FDP-Landesvorstand zerlegt sich

Eklat beim Parteitag der Freien Demokraten: Führung tritt geschlossen zurück. Erfolglosigkeit, persönliche Querelen und ein Streit um die richtige Strategie machen eine Weiterarbeit unmöglich

von Gernot Knödler

Wegen der Animositäten unter seinen Mitgliedern ist der FDP-Landesvorstand überraschend zurückgetreten. Beim Parteitag am Dienstagabend im Bürgerhaus Wilhelmsburg hatte es zunächst Kritik an Fehlern bei der Mitgliederverwaltung gegeben. Landesschatzmeister Karl-Wilhelm Koch, so war es abgesprochen, sollte deshalb seinen Posten räumen. Doch Koch zog seinen Rücktritt zurück, worauf sich eine Debatte über die Arbeit des gesamten Landesvorstandes entspann. Nach einer dreistündigen Diskussion verkündete der Landesvorsitzende Leif Schrader schließlich den Rücktritt des Vorstandes. Die Delegierten hätten kein ausreichendes Vertrauen in dessen Arbeit.

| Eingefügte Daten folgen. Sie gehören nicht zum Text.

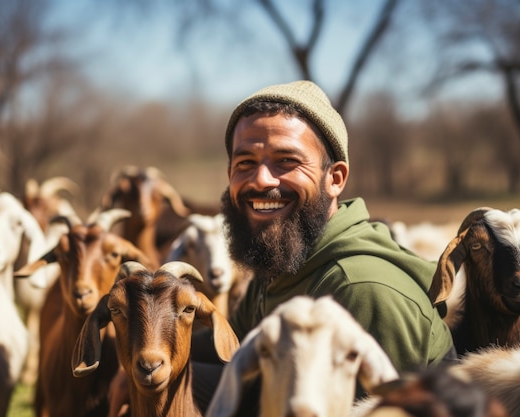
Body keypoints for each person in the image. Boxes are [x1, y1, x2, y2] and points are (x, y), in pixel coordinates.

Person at [191, 80, 456, 415]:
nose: (261, 180)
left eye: (285, 161)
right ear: (229, 174)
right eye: (245, 163)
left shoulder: (361, 290)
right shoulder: (284, 257)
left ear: (335, 178)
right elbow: (231, 346)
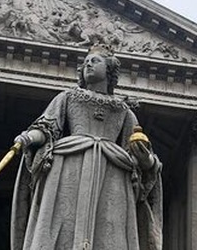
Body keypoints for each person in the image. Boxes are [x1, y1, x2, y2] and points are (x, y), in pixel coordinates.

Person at [11, 45, 163, 250]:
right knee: (62, 218)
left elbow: (140, 152)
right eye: (85, 63)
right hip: (69, 163)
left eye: (95, 61)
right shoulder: (67, 97)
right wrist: (29, 137)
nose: (88, 64)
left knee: (111, 225)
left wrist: (147, 159)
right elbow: (47, 127)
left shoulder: (124, 110)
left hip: (113, 170)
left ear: (109, 70)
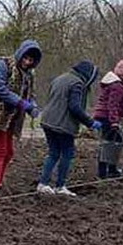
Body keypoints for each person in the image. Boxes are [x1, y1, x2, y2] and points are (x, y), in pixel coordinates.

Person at [0, 40, 43, 190]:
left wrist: (32, 106)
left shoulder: (30, 74)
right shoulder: (5, 64)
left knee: (8, 152)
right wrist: (21, 103)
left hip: (11, 119)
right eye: (25, 58)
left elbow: (30, 94)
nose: (27, 62)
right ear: (20, 54)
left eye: (31, 60)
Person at [37, 60, 101, 196]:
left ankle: (43, 184)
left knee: (53, 153)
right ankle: (60, 186)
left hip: (47, 121)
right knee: (67, 153)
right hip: (63, 125)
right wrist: (90, 122)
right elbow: (75, 107)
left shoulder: (59, 78)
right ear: (87, 74)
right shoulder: (77, 83)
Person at [92, 59, 123, 179]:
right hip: (107, 117)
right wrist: (114, 121)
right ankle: (106, 171)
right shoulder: (117, 87)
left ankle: (109, 169)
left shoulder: (111, 84)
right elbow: (112, 105)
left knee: (111, 142)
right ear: (121, 75)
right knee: (110, 144)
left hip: (103, 116)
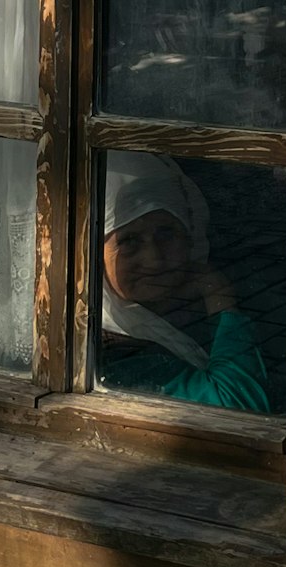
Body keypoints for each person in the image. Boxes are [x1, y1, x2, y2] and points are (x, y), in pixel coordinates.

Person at [100, 151, 271, 414]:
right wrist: (220, 295)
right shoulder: (110, 350)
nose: (154, 259)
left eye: (166, 233)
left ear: (190, 236)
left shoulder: (177, 317)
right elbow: (237, 406)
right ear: (92, 255)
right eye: (129, 242)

Verantwortlich für die Spannungen innerhalb der Landespartei und des Vorstands insbesondere scheint eine Mischung aus persönlichen Konflikten und Kontroversen darüber zu sein, wie die politische Arbeit der Partei aussehen soll. „Inhaltliche Probleme haben bedauerlicherweise keine Rolle gespielt“, sagt der ehemalige Landesvorsitzende Schrader.

Die Animositäten innerhalb des Vorstandes reichen in die Zeit vor dem Bundestagswahlkampf zurück. Damals war der langjährige FDP-Bundestagsabgeordnete Rainer Funke vom einzig aussichtsreichen Listenplatz eins verdrängt worden. Das Rennen machte der ehemalige Fraktionsvorsitzende in der Bürgerschaft, Burkhardt Müller-Sönksen. Koch kommt wie Funke aus dem Bezirksverband Eimsbüttel. Die beiden sollen befreundet sein.

Seit dem Bundestagstagswahlkampf habe es Anfeindungen von Müller-Sönksen und dessen Verbündeten gegenüber Koch gegeben, sagt der Harburger Bezirksvorsitzende Ekkehard Rumpf. Wenn Müller-Sönksen als stellvertretender Landesvorsitzender Fehler beim Schatzmeister gefunden habe, sei das eben dazu genutzt worden, schnell ins Persönliche zu gehen, sagt Wieland Schinnenberg, der Wandsbeker Bezirkschef. „Die persönlichen Friktionen im Landesvorstand“ hätten sich an den Problemen bei der Mitgliederverwaltung ausgetobt, vermutet Schrader.

Dazu kam ein Streit um den Charakter der Vorstandsarbeit: den Stil, das Tempo, die Einbindung der Partei. „Die eigentliche Frage ist, wo geht der Landesvorstand hin?“, sagt der Altonaer Bezirksvorsitzende Lorenz Flemming. Wie Rumpf beschreibt er Unterschiede in der Art Schraders und Müller-Sönksens, außerparlamentarisch Politik zu machen. Der eine setzt mehr auf Ruhe und Konzentration auf ausgewählte Themen, der andere auf schnelle Reaktionen zu fast jedem Thema.

Unterm Strich waren viele Delegierte schlicht unzufrieden mit der Wirkung des Landesverbandes in der Öffentlichkeit. Der Vorstand habe sich zu sehr mit sich selbst beschäftigt, so dass ihm die Delegierten nicht mehr zutrauten, die Partei aus dem Drei-Prozent-Loch der jüngsten Umfrage zu führen, räumt Schrader ein. „Man sieht nicht die Perspektive, mit dem jetzigen Team über fünf Prozent zu kommen“, sagt Schinnenberg.

Schrader ließ die Frage unbeantwortet, ob er erneut für den Vorsitz kandidieren werde. Zunächst einmal sei die Frage zu klären: „Wie kommen wir zu einem schlagkräftigen Team?“ Der neue Landesvorstand soll am 3. Juli gewählt werden.